DOVER — Debate and discussion about reforms to the state retirement system are far from over.
While municipal officials and legislators last week lauded SB3, which aims to make comprehensive changes to the system, union officials take issue with some of its proposals and provisions.
The bill's lead sponsor, Senate Majority Leader Jeb Bradley, R-Wolfeboro, was questioned during a meeting last week as to issues with its constitutionality. He maintains the bill meets constitutional muster, but some are anticipating it will run into some legal gridlock.
New Hampshire Professional Firefighters Association President Dave Lang said Monday the legislation proposes unconstitutional benefit cuts to police and fire employees with 10 years or less on the job.
Lang said the position of the NHPFFA is once someone comes on the job and begins to pay into the defined benefit plan, a contractual relationship is born between the employee and employer.
"The state of New Hampshire recognizes those contractual relationships," he said.
He said there is a confusion between the use of the word "vesting" and its legal definition.
"Our belief legally is that the benefits are vested once you start," he said.
SB3 has several components that would apply to "nonvested" employees who have worked less than 10 years and new hires. These provisions include the elimination of "spiking," which is the use of unused sick time, unused vacation time and career buyouts to enhance earnable compensation wages, and the elimination of further special detail compensation to form the pension calculation (accumulated special detail compensation would not be impacted).
He also said changing the benefit levels for nonvested police and fire employees would only affect about 40 percent, or 2,800, of the 5,000 Group 2 employees in the system.
"It's not going to have the desired effect and the savings will be minimal," Lang said. "When you look at the $3.7 billion unfunded liability, the piece that's associated to police and fire is about 25 percent of that $3.7 billion."
Twenty-five percent equates to about $900 million.
The association does support the components of the legislation that would increase the retirement age of Group 2 employees from age 45 to age 50 with 25 (instead of 20) years of service, and an increase in employee contribution rates from 9.3 percent for Group 2 to 11 percent. Lang said the benefit structure would be intended to stay the same with those changes and that both changes should apply to new hires.
According to the language of SB3, the legislation that increases the retirement age would apply not only to new hires but to employees with less than 10 years of service (nonvested).
He said they also agree with the language that prohibits "double-dipping" — current law allows employees to receive a full pension from previous employment while working part time, or less than 32 hours a week, in another NHRS-covered position. The legislation proposes reducing part-time employment to 24 hours a week that would be eligible for a second pension.
"When you're retired, you should not come back into a NHRS certified position," Lang said.
Although John Stewart, president of the New Hampshire Police Association, could not be reached for comment for this story, he said in a press release from the New Hampshire Retirement Security Council that Bradley's bill doesn't reflect how system members feel.

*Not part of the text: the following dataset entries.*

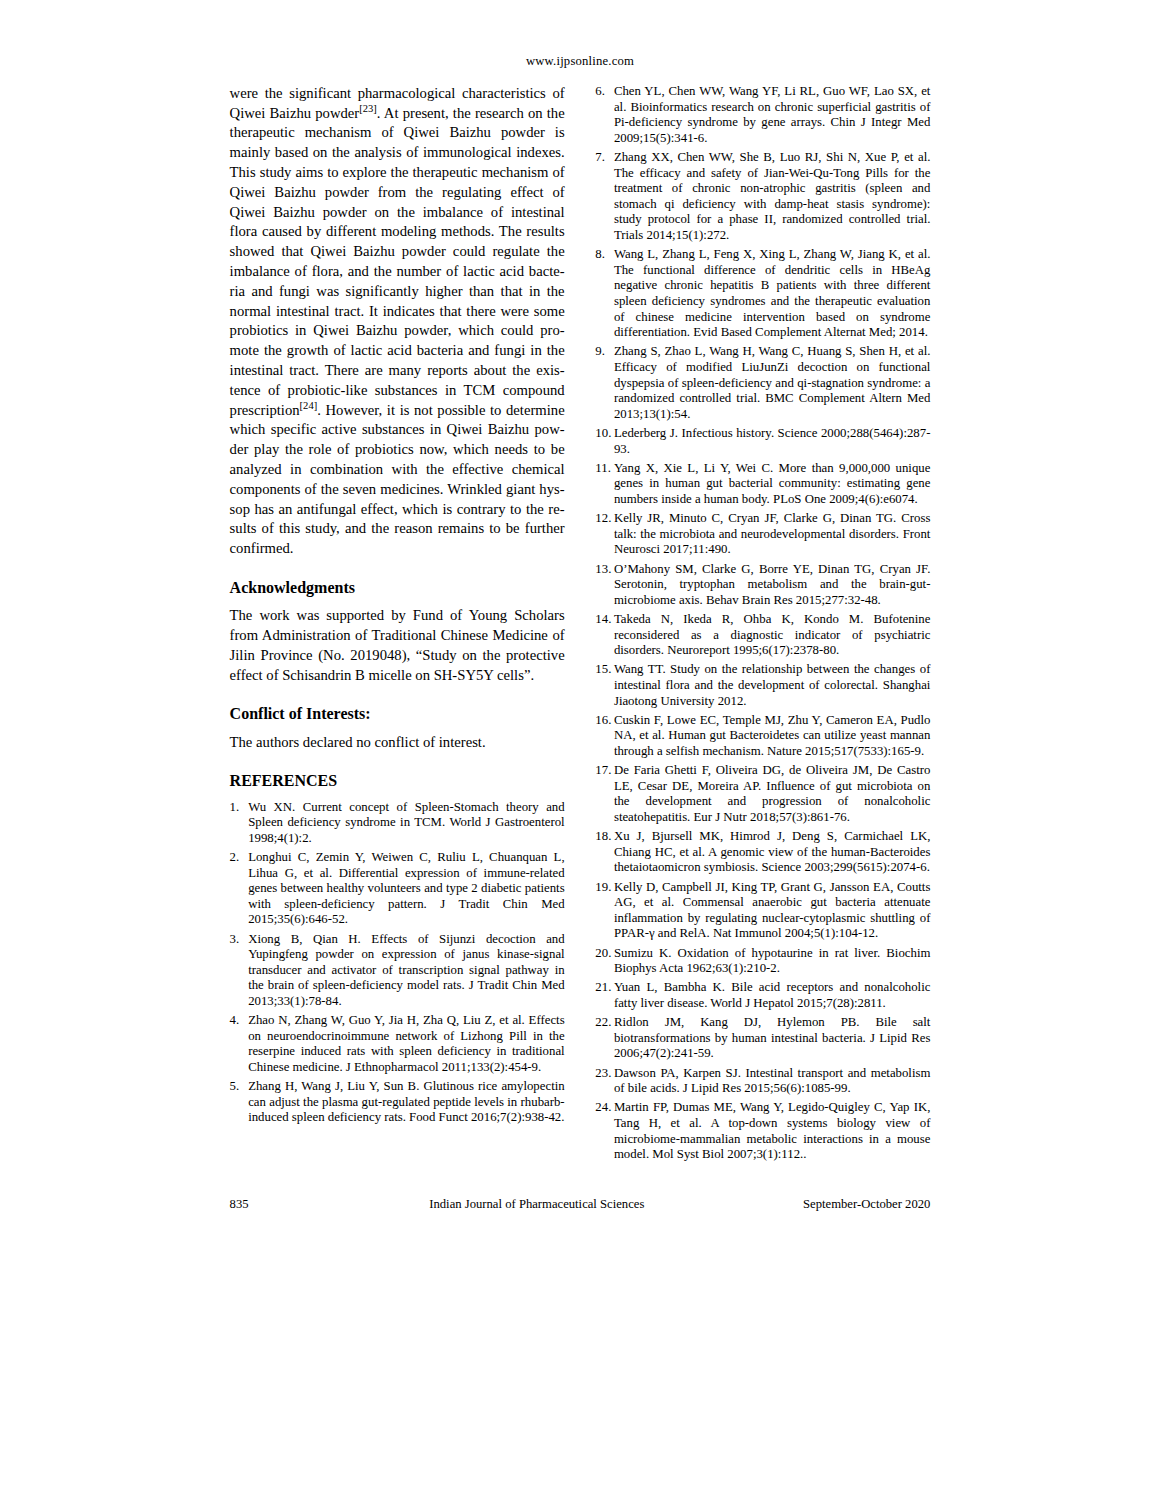www.ijpsonline.com
were the significant pharmacological characteristics of Qiwei Baizhu powder[23]. At present, the research on the therapeutic mechanism of Qiwei Baizhu powder is mainly based on the analysis of immunological indexes. This study aims to explore the therapeutic mechanism of Qiwei Baizhu powder from the regulating effect of Qiwei Baizhu powder on the imbalance of intestinal flora caused by different modeling methods. The results showed that Qiwei Baizhu powder could regulate the imbalance of flora, and the number of lactic acid bacteria and fungi was significantly higher than that in the normal intestinal tract. It indicates that there were some probiotics in Qiwei Baizhu powder, which could promote the growth of lactic acid bacteria and fungi in the intestinal tract. There are many reports about the existence of probiotic-like substances in TCM compound prescription[24]. However, it is not possible to determine which specific active substances in Qiwei Baizhu powder play the role of probiotics now, which needs to be analyzed in combination with the effective chemical components of the seven medicines. Wrinkled giant hyssop has an antifungal effect, which is contrary to the results of this study, and the reason remains to be further confirmed.
Acknowledgments
The work was supported by Fund of Young Scholars from Administration of Traditional Chinese Medicine of Jilin Province (No. 2019048), “Study on the protective effect of Schisandrin B micelle on SH-SY5Y cells”.
Conflict of Interests:
The authors declared no conflict of interest.
REFERENCES
Wu XN. Current concept of Spleen-Stomach theory and Spleen deficiency syndrome in TCM. World J Gastroenterol 1998;4(1):2.
Longhui C, Zemin Y, Weiwen C, Ruliu L, Chuanquan L, Lihua G, et al. Differential expression of immune-related genes between healthy volunteers and type 2 diabetic patients with spleen-deficiency pattern. J Tradit Chin Med 2015;35(6):646-52.
Xiong B, Qian H. Effects of Sijunzi decoction and Yupingfeng powder on expression of janus kinase-signal transducer and activator of transcription signal pathway in the brain of spleen-deficiency model rats. J Tradit Chin Med 2013;33(1):78-84.
Zhao N, Zhang W, Guo Y, Jia H, Zha Q, Liu Z, et al. Effects on neuroendocrinoimmune network of Lizhong Pill in the reserpine induced rats with spleen deficiency in traditional Chinese medicine. J Ethnopharmacol 2011;133(2):454-9.
Zhang H, Wang J, Liu Y, Sun B. Glutinous rice amylopectin can adjust the plasma gut-regulated peptide levels in rhubarb-induced spleen deficiency rats. Food Funct 2016;7(2):938-42.
Chen YL, Chen WW, Wang YF, Li RL, Guo WF, Lao SX, et al. Bioinformatics research on chronic superficial gastritis of Pi-deficiency syndrome by gene arrays. Chin J Integr Med 2009;15(5):341-6.
Zhang XX, Chen WW, She B, Luo RJ, Shi N, Xue P, et al. The efficacy and safety of Jian-Wei-Qu-Tong Pills for the treatment of chronic non-atrophic gastritis (spleen and stomach qi deficiency with damp-heat stasis syndrome): study protocol for a phase II, randomized controlled trial. Trials 2014;15(1):272.
Wang L, Zhang L, Feng X, Xing L, Zhang W, Jiang K, et al. The functional difference of dendritic cells in HBeAg negative chronic hepatitis B patients with three different spleen deficiency syndromes and the therapeutic evaluation of chinese medicine intervention based on syndrome differentiation. Evid Based Complement Alternat Med; 2014.
Zhang S, Zhao L, Wang H, Wang C, Huang S, Shen H, et al. Efficacy of modified LiuJunZi decoction on functional dyspepsia of spleen-deficiency and qi-stagnation syndrome: a randomized controlled trial. BMC Complement Altern Med 2013;13(1):54.
Lederberg J. Infectious history. Science 2000;288(5464):287-93.
Yang X, Xie L, Li Y, Wei C. More than 9,000,000 unique genes in human gut bacterial community: estimating gene numbers inside a human body. PLoS One 2009;4(6):e6074.
Kelly JR, Minuto C, Cryan JF, Clarke G, Dinan TG. Cross talk: the microbiota and neurodevelopmental disorders. Front Neurosci 2017;11:490.
O’Mahony SM, Clarke G, Borre YE, Dinan TG, Cryan JF. Serotonin, tryptophan metabolism and the brain-gut-microbiome axis. Behav Brain Res 2015;277:32-48.
Takeda N, Ikeda R, Ohba K, Kondo M. Bufotenine reconsidered as a diagnostic indicator of psychiatric disorders. Neuroreport 1995;6(17):2378-80.
Wang TT. Study on the relationship between the changes of intestinal flora and the development of colorectal. Shanghai Jiaotong University 2012.
Cuskin F, Lowe EC, Temple MJ, Zhu Y, Cameron EA, Pudlo NA, et al. Human gut Bacteroidetes can utilize yeast mannan through a selfish mechanism. Nature 2015;517(7533):165-9.
De Faria Ghetti F, Oliveira DG, de Oliveira JM, De Castro LE, Cesar DE, Moreira AP. Influence of gut microbiota on the development and progression of nonalcoholic steatohepatitis. Eur J Nutr 2018;57(3):861-76.
Xu J, Bjursell MK, Himrod J, Deng S, Carmichael LK, Chiang HC, et al. A genomic view of the human-Bacteroides thetaiotaomicron symbiosis. Science 2003;299(5615):2074-6.
Kelly D, Campbell JI, King TP, Grant G, Jansson EA, Coutts AG, et al. Commensal anaerobic gut bacteria attenuate inflammation by regulating nuclear-cytoplasmic shuttling of PPAR-γ and RelA. Nat Immunol 2004;5(1):104-12.
Sumizu K. Oxidation of hypotaurine in rat liver. Biochim Biophys Acta 1962;63(1):210-2.
Yuan L, Bambha K. Bile acid receptors and nonalcoholic fatty liver disease. World J Hepatol 2015;7(28):2811.
Ridlon JM, Kang DJ, Hylemon PB. Bile salt biotransformations by human intestinal bacteria. J Lipid Res 2006;47(2):241-59.
Dawson PA, Karpen SJ. Intestinal transport and metabolism of bile acids. J Lipid Res 2015;56(6):1085-99.
Martin FP, Dumas ME, Wang Y, Legido-Quigley C, Yap IK, Tang H, et al. A top-down systems biology view of microbiome-mammalian metabolic interactions in a mouse model. Mol Syst Biol 2007;3(1):112..
835
Indian Journal of Pharmaceutical Sciences
September-October 2020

"Our members' benefits are modest and more importantly, they are reinvested in the local New Hampshire communities where our members worked and continue to live and contribute to the economy," Stewart said.
Rhonda Weslowski, president of New Hampshire Northern Education Association, said SB3 calls for higher employee rates and diminished benefits "and we are unwilling to concede to a lesser benefit for a higher cost."
The Retirement Security Coalition has raised question about the constitutionality of making changes to nonvested employees' contracts. Bradley has argued that at the point before vesting, there is no constitutional obligation.
"It's illogical to say no changes can be made to a retirement package from the day you're hired," he said recently.
Lang maintains comprehensive changes made by the Legislature in 2007 and 2008 with HB653 and HB1645, which changed the way the system is funded and how the system works need time to take effect before additional legislation is introduced.
"When you build retirement systems, you do it over a 30 year horizon," Lang said. "We just think we're wasting time and taxpayer money in going through the court system to protect those members rights."
He added, "We hope to have a series of discussions with Senate leadership and leadership at the House. We're willing to come forward with reasonable proposals that will ensure fair coverage at the end of the day."